Hans Spemann was a German embryologist, researcher, professor and writer. He was recognized for his research into the development of embryos, and in particular for his studies into the causes behind the specialization and differentiation of embryonic cells.
Background
Hans Spemann was born on June 27, 1869, in Stuttgart, Baden-Wurttemberg, Germany. He was the eldest of four children of a well-known book publisher Johann Wilhelm Spemann and the former Lisinka Hoffman. The family, which was socially and culturally active, lived in a large home that was well stocked with books, which helped shape the young Spemann’s intellect.
Education
Upon entering the Eberhard Ludwig Gymnasium, Spemann first wished to study the classics. Although he later turned to embryology—the branch of biology that focuses on embryos and their development—he never relinquished his love of artistic endeavors.
Before entering the University of Heidelberg in 1891 to study medicine, Spemann left Heidelberg in the mid-1890s to continue his studies at the University of Munich; he then transferred to the University of Wurzberg’s Zoological Institute to study under the well-known embryologist Theodor Boveri. Spemann quickly became Boveri’s prize student and completed his doctorate in botany, zoology and physics in 1895.
Early in his career, Spemann worked at his father’s business and served a tour of duty in the Kassel hussars. His strict interest in medicine lasted only until he met German biologist and psychologist Gustav Wolff at the University of Heidelberg. Only a few years older than Spemann, Wolff had begun experiments on the embryological developments of newts and had shown how, if the lens of an embryological newt’s eye is removed, it regenerates. Spemann remained interested and intrigued by both Wolff’s finding and also in the newt, on which he based much of his future work. But more than the regeneration phenomenon, Spemann was interested in how the eye develops from the start. He devoted his scientific career to the study of how embryological cells become specialized and differentiated in the process of forming a complete organism.
In 1908 Spemann accepted a post as professor at the University of Rostock. During World War I, he served as director of the Kaiser Wilhelm Institute of Biology (now the Max Planck Institute) in Berlin-Dahlem, and following the war, in 1919, he took a professorship at the University of Freiburg.
By the time Spemann began research at the Zoological Institute in Wurzburg, he had already developed a keen facility and reputation for conducting well-designed experiments that centered on highly focused questions. His early research followed Wolff’s closely. The eye of a newt is formed when an out-growth of the brain, called the optic cup, reaches the surface layer of embryonic tissue (the ectoderm). The cells of the ectoderm then form into an eye. In removing the tissue over where the eye would form and replacing it with tissue from an entirely different region, Spemann found that the embryo still formed a normal eye, leading him to believe that the optic cup exerted an influence on the cells of the ectoderm, inducing them to form into an eye. To complete this experiment, as well as others, Spemann had to develop a precise experimental technique for operating on objects often less than two millimeters in diameter. In doing so, he is credited with founding the techniques of modern microsurgery, which is considered one of his greatest contributions in biology.

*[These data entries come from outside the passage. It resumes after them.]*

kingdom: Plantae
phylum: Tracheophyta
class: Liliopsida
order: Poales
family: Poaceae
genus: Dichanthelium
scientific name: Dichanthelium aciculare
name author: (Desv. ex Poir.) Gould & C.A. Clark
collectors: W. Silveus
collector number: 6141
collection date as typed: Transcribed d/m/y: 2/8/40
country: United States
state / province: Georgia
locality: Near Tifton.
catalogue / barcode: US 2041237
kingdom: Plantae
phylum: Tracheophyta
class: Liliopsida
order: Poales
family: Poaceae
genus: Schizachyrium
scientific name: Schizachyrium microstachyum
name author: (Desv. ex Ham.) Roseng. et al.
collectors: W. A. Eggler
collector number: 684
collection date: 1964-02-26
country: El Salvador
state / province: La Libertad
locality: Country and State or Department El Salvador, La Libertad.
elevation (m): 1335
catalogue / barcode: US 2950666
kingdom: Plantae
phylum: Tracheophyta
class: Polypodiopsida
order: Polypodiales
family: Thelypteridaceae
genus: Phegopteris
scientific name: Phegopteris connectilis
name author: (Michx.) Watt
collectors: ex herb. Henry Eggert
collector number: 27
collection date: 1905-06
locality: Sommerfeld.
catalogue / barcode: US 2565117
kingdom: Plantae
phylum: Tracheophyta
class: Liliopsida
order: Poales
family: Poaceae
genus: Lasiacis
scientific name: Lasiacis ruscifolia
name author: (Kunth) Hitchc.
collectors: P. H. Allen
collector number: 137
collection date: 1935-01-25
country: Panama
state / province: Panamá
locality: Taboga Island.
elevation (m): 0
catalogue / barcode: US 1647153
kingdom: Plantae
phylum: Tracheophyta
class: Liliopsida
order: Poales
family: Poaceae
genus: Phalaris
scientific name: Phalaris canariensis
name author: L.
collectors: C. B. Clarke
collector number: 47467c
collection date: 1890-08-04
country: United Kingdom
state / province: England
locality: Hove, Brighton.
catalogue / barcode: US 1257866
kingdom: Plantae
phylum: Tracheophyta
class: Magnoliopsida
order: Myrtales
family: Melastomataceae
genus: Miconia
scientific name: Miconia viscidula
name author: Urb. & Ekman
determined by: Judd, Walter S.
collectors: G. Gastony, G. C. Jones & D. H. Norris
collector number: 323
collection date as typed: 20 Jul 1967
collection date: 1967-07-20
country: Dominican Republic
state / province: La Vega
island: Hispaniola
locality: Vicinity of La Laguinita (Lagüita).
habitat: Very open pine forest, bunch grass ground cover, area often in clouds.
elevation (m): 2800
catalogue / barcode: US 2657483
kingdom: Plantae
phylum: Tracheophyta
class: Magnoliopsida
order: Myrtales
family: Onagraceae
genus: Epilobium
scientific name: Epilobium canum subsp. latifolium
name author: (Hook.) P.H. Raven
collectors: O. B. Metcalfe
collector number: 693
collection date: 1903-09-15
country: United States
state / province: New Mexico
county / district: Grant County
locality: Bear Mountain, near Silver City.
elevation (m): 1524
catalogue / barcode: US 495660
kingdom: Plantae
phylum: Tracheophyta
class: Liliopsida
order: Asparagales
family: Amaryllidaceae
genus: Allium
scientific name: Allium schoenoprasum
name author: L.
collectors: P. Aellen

In another series of experiments—conducted in the 1920s—Spemann used a method somewhat less technically demanding to make an even more critical discovery. By tying a thin hair around the jelly-like egg of a newt early in embryogenesis (embryo development), he could split the egg entirely, or squeeze it into a dumbbell shape. When the egg halves matured, Spemann found that the split egg would produce either a whole larva and an undifferentiated mass of cells, or two whole larva (although smaller than normal size). The split egg never produced half an embryo. In the case of the egg squeezed into a dumbbell shape, the egg formed into an embryo with a single tail and two heads. Spemann’s primary finding in these experiments was that if an egg is split early in embryogenesis, the two halves do not form into two halves of an embryo; they either become two whole embryos, or an embryo and a mass of cells.
This led Spemann to the conclusion that at a certain stage of development, the future roles of the different parts of the embryo have not been fixed, which supported his experiments with the newt’s eye. In an experiment conducted on older eggs, however, Spemann found that the future role of some parts of the embryo had been decided, meaning that somewhere in between, a process he called “determination” must have taken place to fix the “developmental fate” of the cells.
In experimenting with transplanting tissue, Spemann found that when an area containing an organizer is transplanted into an undifferentiated host embryo, this transplanted area can induce the host embryo to develop in a certain way, or into an entirely new embryo. Spemann called these transplanted cells organizers, and they include the precursors to the central nervous system. In vertebrates, they are the first cells in a long series of differentiations of which the end product is a fully formed fetus.
Spemann remained at the University of Freiburg until his retirement in the mid-1930s.